The Annual Scorecard: Harvard Report Finds Multifamily Sector Booming but Affordability Crisis

3 min read

The multifamily housing sector is going strong in the United States but there’s still an affordability crisis for renters, according to a recent report by the Joint Center for Housing Studies of Harvard University.

As always, the Joint Center’s annual scorecard, The State of the Nation’s Housing: 2014, provides a wealth of statistics, information, and analysis on national housing characteristics and trends, including multifamily rents and vacancy rates, homeownership rates, housing supply, affordability, and the pace of new household formation.

In the area of multifamily housing, some of the report’s findings are that:


  • The share of all cost-burdened renters (those paying more than 30% of their income for housing) increased from 2001 to 2011, to just over 50%, but improved slightly in 2012. Meanwhile, 28% of all renters were severely cost-burdened, paying more than half of their income for housing.
  • Multifamily housing starts surged by 25% in 2013, topping 300,000 units for the first time since 2007 and just 13% below the peak year of 2005. The number of multifamily rental starts was the most since 1998. The overall rental housing supply increased, but most of the growth was from leased single-family homes.
  • Demand and supply of rental housing appear to be near balance, and multifamily property values increased by double digits for the fourth consecutive year in 2013.
  • Rental vacancy rates continued to fall while rents continued to rise.

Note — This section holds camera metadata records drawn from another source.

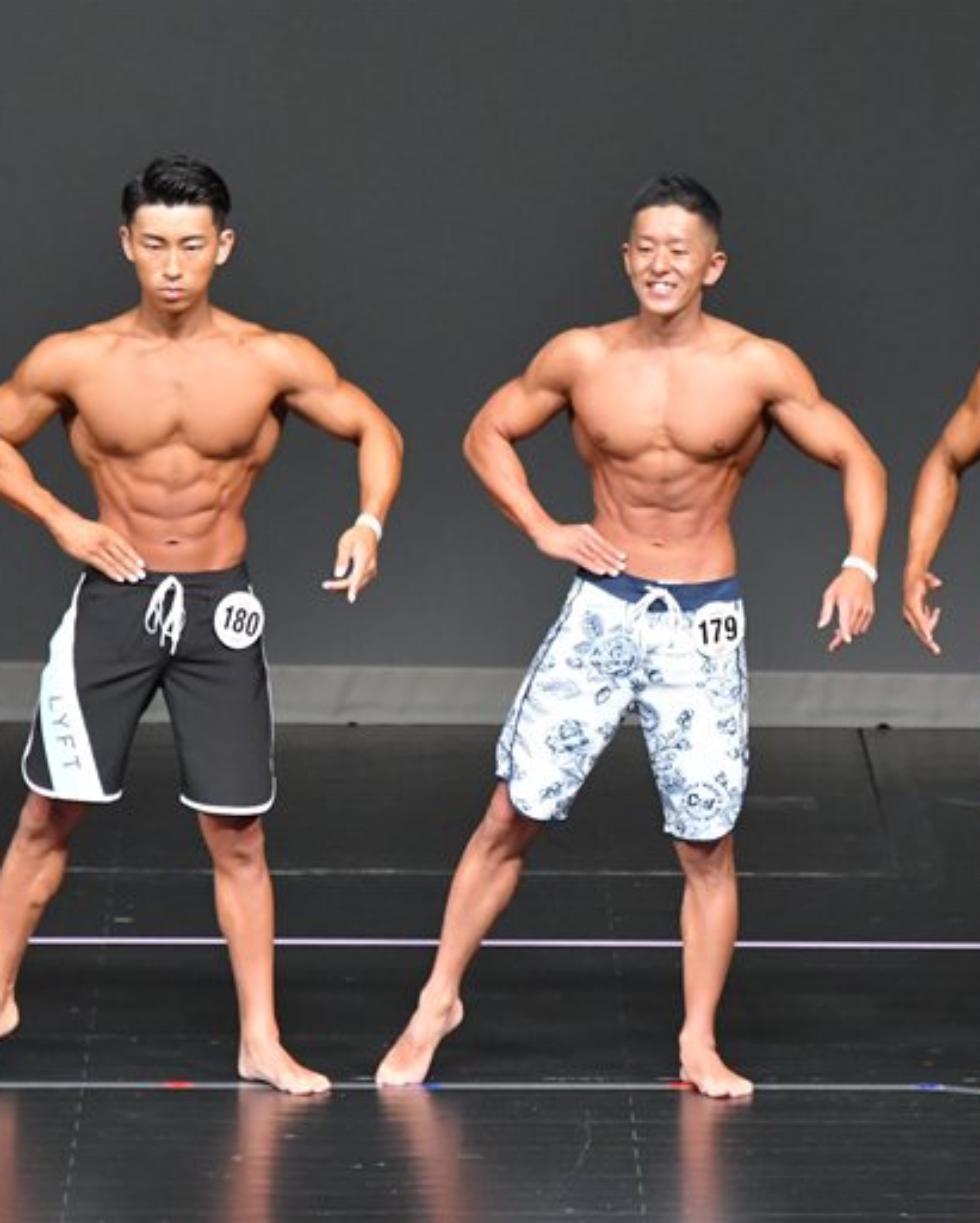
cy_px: 610
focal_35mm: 425
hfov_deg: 3.6
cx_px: 678
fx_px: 15395
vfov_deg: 4.6
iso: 5000
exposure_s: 1/400
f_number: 5.6
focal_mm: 200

Nationally, the rental vacancy rate fell to 8.3% in 2013 – the lowest point since 2000 – while nominal rents rose by 2.8% nationally.
  • The number of renter households grew by more than 500,000 in 2013, well above the average annual growth of 400,000 of the past few decades. A variety of household types have shifted to
  • renting beyond those most apt to rent – younger adults; low-income households; and single persons. These others include many older households, higher-income earners, and families with children.


The report suggests a rosy future for multifamily housing: “Two broad trends will drive future growth in renters: the imminent surge in the number of older households and the increasing racial/ethnic diversity of younger age groups. Over the coming decade, the number of renters aged 65 and older is projected to rise by about 2.2 million and account for roughly half of all renter growth. The aging of the population also means that the share of renters that are single persons or married couples without children will soar. Meanwhile, Hispanics will account for slightly more than half of all new renters while other minorities will make up the remainder. Meeting this diverse demand will require a range of new rental options in a variety of community settings.”

The report notes that the single-family housing market is still facing some headwinds that suggest the homeownership rate may not rise for a while.